§ **What is being asked**:
Beginning with the line that contains "Figure 27. FD values for the Petrosian a" in the material below, print each line exactly until the line that contains "Figure 1. Electromagnetic micro-mirror." has been printed, then stop.

[Start of section]

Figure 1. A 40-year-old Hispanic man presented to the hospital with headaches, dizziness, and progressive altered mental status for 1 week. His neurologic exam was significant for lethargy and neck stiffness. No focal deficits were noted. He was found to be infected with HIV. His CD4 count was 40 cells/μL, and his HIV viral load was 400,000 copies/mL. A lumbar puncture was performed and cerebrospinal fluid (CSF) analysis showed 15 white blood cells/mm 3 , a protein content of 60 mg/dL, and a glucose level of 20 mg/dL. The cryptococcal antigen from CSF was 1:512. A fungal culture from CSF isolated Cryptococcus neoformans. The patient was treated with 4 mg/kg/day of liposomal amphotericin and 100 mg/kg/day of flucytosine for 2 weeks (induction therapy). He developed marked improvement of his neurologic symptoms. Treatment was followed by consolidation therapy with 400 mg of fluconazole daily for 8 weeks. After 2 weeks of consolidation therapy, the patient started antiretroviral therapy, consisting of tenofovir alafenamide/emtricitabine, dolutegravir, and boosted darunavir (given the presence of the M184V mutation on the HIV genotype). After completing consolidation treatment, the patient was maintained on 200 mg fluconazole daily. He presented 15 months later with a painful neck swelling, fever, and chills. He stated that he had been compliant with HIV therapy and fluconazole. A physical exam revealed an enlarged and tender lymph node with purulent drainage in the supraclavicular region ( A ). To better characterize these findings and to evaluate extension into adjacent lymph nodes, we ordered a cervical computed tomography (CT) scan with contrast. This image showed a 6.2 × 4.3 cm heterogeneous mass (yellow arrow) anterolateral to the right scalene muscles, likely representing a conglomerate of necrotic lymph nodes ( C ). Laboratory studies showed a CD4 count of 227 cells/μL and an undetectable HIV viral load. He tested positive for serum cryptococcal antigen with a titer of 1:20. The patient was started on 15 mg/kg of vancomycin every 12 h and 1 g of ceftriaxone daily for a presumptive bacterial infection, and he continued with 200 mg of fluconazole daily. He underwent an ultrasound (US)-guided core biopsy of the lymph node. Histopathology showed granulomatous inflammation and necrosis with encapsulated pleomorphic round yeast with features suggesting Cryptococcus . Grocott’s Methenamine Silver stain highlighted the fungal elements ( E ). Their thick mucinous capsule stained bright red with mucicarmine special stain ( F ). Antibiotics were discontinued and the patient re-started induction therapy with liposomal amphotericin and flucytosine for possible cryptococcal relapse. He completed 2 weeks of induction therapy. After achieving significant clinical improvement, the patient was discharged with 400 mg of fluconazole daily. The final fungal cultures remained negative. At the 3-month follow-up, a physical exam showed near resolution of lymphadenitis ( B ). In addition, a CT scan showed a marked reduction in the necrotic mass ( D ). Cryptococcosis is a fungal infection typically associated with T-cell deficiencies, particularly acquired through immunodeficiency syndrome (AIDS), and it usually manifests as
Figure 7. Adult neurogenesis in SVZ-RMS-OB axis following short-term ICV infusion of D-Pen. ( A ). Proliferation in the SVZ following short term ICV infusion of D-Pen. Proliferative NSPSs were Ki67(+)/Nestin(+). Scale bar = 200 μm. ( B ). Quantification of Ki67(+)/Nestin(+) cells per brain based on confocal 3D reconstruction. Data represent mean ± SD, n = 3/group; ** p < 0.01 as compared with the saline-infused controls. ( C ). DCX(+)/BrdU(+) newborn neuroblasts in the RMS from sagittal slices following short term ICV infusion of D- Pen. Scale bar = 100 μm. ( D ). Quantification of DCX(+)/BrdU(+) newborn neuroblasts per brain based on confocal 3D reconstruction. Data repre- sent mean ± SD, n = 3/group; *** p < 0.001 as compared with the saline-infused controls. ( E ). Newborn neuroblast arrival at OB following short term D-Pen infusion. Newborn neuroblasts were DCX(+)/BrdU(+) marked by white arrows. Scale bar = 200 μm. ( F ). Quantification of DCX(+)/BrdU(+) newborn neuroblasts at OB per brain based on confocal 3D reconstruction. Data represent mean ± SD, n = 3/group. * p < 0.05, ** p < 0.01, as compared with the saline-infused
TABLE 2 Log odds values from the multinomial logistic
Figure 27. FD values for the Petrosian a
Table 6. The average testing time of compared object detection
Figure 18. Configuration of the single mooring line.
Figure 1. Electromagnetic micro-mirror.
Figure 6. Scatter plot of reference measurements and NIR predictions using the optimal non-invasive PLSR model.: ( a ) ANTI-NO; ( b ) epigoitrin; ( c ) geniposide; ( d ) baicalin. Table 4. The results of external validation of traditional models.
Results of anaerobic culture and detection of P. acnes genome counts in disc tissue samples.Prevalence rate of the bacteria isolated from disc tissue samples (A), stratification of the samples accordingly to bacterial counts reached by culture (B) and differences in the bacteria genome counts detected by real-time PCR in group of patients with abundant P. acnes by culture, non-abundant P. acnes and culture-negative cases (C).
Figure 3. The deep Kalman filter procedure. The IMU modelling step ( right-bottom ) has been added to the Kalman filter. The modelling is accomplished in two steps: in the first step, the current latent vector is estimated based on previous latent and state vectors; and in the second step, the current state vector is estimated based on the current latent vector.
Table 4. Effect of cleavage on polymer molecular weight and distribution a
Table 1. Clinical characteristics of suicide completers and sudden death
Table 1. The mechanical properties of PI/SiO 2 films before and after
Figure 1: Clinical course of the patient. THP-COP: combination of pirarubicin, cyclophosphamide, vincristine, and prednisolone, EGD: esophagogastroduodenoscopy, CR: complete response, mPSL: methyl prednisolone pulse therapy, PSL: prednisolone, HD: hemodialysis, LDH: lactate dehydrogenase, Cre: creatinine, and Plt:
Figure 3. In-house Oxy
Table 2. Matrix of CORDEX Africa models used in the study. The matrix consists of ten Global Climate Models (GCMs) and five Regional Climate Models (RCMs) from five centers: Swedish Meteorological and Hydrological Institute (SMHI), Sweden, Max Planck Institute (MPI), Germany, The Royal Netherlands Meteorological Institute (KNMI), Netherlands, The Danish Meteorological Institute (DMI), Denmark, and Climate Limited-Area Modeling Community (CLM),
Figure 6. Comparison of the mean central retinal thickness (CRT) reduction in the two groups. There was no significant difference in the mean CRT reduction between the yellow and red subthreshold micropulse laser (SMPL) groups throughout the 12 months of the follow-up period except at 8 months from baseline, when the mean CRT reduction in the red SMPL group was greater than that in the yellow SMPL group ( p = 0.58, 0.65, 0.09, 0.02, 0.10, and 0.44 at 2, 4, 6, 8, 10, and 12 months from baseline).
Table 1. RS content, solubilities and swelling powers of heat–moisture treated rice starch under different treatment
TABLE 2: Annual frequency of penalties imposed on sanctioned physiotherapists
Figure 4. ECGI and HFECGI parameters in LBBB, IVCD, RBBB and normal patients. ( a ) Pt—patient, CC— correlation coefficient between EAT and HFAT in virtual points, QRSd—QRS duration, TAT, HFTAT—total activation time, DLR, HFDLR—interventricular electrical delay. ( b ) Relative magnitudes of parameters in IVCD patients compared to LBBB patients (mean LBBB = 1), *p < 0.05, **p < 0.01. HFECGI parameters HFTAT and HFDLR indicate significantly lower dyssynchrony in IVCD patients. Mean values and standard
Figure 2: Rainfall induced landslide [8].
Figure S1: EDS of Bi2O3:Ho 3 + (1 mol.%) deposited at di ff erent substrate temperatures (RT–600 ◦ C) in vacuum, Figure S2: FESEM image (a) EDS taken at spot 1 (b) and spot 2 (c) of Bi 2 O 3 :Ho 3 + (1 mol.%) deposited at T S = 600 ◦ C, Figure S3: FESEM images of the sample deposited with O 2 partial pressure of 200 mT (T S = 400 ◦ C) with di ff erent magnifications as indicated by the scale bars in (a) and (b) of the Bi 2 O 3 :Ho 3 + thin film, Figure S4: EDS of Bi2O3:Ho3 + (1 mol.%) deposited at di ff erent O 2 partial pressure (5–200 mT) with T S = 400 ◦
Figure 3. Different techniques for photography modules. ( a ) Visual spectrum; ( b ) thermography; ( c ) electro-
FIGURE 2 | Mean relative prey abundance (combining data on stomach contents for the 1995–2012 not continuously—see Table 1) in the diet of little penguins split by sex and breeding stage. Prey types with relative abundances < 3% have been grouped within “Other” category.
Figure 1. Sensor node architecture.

[End of section]

§ **Exercise result**:
Figure 27. FD values for the Petrosian a
Table 6. The average testing time of compared object detection
Figure 18. Configuration of the single mooring line.
Figure 1. Electromagnetic micro-mirror.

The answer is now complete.